Just how much produce is the agricultural industry leaving in the fields post harvest? The World Wildlife Fund dove into food loss numbers in their recent report, “No Food Left Behind: Underutilized Produce Ripe for Alternative Markets.”
The report examines four crops during the 2017-2018 growing season at a set of farms in Florida, New Jersey, Idaho, and Arizona. The study measured that 40 percent of tomatoes, 39 percent of peaches, 56 percent of romaine lettuce, and two percent of processing potatoes were left in the field – often due to weather, labor costs, or market conditions. The report also highlights the potential to increase availability of fruits and vegetables in the US by better utilizing what is already being produced.
The United States is a leading producer of agricultural products, and much of what is grown on US farms feeds the US population. In fact, between 60 and 75 percent of fresh produce available in the US is produced domestically. While the current system efficiently delivers a multitude of products to market 365 days a year both domestically and via imports, there is room to improve the loss associated with the amount of resources it takes to accomplish this delivery along the supply chain, particularly at both endpoints – farms and retailers.
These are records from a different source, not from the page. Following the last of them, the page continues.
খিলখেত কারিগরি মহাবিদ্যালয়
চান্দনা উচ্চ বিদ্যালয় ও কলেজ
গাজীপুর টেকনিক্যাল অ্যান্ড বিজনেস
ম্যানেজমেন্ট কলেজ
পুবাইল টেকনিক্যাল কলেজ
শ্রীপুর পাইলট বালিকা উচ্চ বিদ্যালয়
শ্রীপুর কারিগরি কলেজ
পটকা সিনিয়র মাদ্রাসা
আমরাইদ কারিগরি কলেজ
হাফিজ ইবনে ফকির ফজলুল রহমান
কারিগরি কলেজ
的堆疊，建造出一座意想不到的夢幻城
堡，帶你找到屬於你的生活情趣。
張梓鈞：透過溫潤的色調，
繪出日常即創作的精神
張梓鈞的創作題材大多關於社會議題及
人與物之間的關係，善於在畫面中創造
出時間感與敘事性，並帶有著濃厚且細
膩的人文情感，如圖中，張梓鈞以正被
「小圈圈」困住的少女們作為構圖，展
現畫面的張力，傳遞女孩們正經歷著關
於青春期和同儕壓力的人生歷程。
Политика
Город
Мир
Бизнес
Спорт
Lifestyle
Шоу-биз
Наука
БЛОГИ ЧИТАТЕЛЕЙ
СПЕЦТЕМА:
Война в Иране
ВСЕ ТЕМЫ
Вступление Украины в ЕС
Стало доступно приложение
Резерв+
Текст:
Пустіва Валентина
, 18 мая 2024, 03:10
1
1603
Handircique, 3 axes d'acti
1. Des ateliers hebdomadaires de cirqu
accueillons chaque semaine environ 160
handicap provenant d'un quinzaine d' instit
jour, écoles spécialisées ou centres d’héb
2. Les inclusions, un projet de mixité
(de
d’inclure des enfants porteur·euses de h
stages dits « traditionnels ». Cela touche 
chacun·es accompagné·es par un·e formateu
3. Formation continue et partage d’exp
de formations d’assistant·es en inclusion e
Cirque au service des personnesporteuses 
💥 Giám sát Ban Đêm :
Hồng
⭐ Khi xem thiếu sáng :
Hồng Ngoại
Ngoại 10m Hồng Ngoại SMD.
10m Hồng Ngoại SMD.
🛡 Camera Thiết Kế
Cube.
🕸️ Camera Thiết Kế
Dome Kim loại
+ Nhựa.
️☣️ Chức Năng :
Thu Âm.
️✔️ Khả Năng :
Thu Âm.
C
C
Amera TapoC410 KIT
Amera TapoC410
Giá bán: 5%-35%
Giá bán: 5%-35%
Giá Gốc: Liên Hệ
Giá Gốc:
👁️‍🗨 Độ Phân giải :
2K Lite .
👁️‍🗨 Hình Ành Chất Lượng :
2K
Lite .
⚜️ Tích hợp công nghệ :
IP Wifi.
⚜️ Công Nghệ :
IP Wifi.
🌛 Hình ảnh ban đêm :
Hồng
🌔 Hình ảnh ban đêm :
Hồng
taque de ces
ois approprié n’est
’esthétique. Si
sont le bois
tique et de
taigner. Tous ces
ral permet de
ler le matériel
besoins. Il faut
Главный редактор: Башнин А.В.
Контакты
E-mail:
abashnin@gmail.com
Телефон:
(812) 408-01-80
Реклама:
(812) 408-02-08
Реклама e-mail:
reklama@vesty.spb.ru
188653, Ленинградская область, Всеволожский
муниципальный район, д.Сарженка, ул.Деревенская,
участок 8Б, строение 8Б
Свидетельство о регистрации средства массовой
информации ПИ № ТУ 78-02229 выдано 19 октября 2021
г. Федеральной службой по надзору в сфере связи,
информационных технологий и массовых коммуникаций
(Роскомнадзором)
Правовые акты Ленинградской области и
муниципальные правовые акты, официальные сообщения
“When food is lost at any point on its journey from farm to plate, that loss contributes to wasted land, water, and other resources used to produce that food,” said Pete Pearson, director of food loss and waste at WWF. “There’s incredible opportunity to learn what drives food loss in domestic production and distribution, and to influence import markets by finding better global practices that could reduce agricultural expansion in other parts of the world.”
To begin to understand just how much food loss can be prevented, WWF collected baseline primary data from farms on post-harvest losses of fresh and processing peaches, processing potatoes, fresh and processing tomatoes, and romaine lettuce. The term “processing” applies to produce that is transformed via methods such as juicing, drying, and freezing rather than sold fresh. WWF also supported Santa Clara University on their measurement of loss in over 10 specialty crops in California. The two studies combined to produce both quantitative and qualitative data that paint a picture not just of the amount of each specialty crop that was underutilized, but also the drivers of loss at the farm-level.
Farmers are often faced with hardships and economic losses deciding whether to produce in excess of existing contracts with retailers, to rescue unmarketable produce or to allow outside organizations or gleaners to rescue this produce. Farmers also face challenging labor conditions, market dynamics, and strict quality standards that make it increasingly difficult to find markets for all produce coming out of the field. This all leads to unintended loss of produce.
Americans can begin to shift market dynamics by eating their recommended daily fruits and vegetables, which do not always need to be fresh. Currently only one in 10 American adults meet the daily federally-recommended fruit and vegetable intake. To make that shift, more research must be done to understand consumers – what they buy, what they eat, and how those preferences are contributing to loss.
This report, which is the first in a series that WWF will release, was funded by the Walmart Foundation and the Foundation for Food and Agriculture Research (FFAR). The results found here represent only a single season and specific region included in the study. Over the upcoming growing seasons, WWF will investigate a variety of crops to better understand loss across the entire fruit and vegetable market and will continue to track other research on this topic to provide robust assessments of post-harvest loss in the US specialty crop market.
“Our work is just beginning to address food loss at every stage,” shared Pearson. “With continued commitment to understanding our trends, we can make supply chains more transparent, adjust agricultural purchasing, shift consumer perceptions of fruits and vegetables, and take better care of our Earth through more efficient use of food.”